_REQUIRED ACTION_: Make an exact copy of the entries below and leave any picture out of it.
*** PROVIDED DATA ***
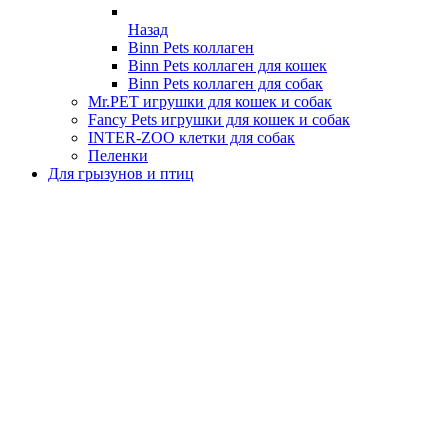
Назад
Binn Pets коллаген
Binn Pets коллаген для кошек
Binn Pets коллаген для собак
Mr.PET игрушки для кошек и собак
Fancy Pets игрушки для кошек и собак
INTER-ZOO клетки для собак
Пеленки
Для грызунов и птиц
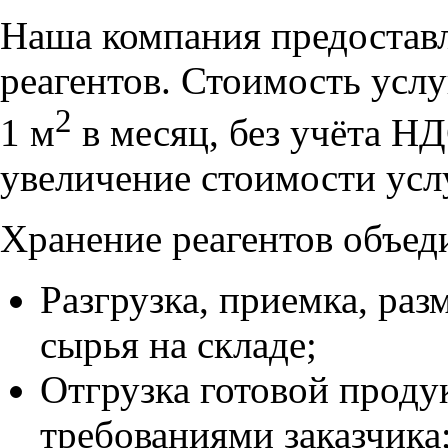
Наша компания предоставл
реагентов. Стоимость услу
2
1 м
в месяц, без учёта Н
увеличение стоимости усл
Хранение реагентов объед
Разгрузка, приемка, ра
сырья на складе;
Отгрузка готовой проду
требованиями заказчика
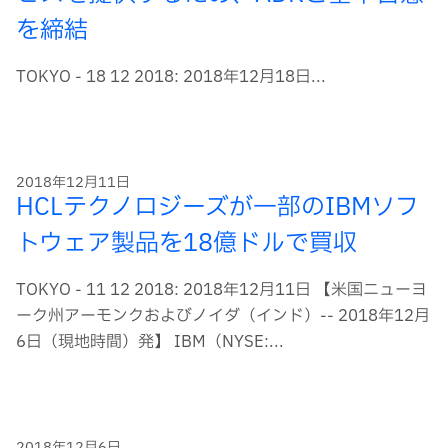
を締結
TOKYO - 18 12 2018: 2018年12月18日...
2018年12月11日
HCLテクノロジーズが一部のIBMソフ
トウェア製品を18億ドルで買収
TOKYO - 11 12 2018: 2018年12月11日 【米国ニューヨ
ーク州アーモンクおよびノイダ（インド）-- 2018年12月
6日（現地時間）発】 IBM（NYSE:...
2018年12月6日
*** End of PROVIDED DATA ***
_TASK RESPONSE_:
Назад
Binn Pets коллаген
Binn Pets коллаген для кошек
Binn Pets коллаген для собак
Mr.PET игрушки для кошек и собак
Fancy Pets игрушки для кошек и собак
INTER-ZOO клетки для собак
Пеленки
Для грызунов и птиц
Наша компания предоставл
реагентов. Стоимость услу
2
1 м
в месяц, без учёта Н
увеличение стоимости усл
Хранение реагентов объед
Разгрузка, приемка, ра
сырья на складе;
Отгрузка готовой проду
требованиями заказчика
を締結
TOKYO - 18 12 2018: 2018年12月18日...
2018年12月11日
HCLテクノロジーズが一部のIBMソフ
トウェア製品を18億ドルで買収
TOKYO - 11 12 2018: 2018年12月11日 【米国ニューヨ
ーク州アーモンクおよびノイダ（インド）-- 2018年12月
6日（現地時間）発】 IBM（NYSE:...
2018年12月6日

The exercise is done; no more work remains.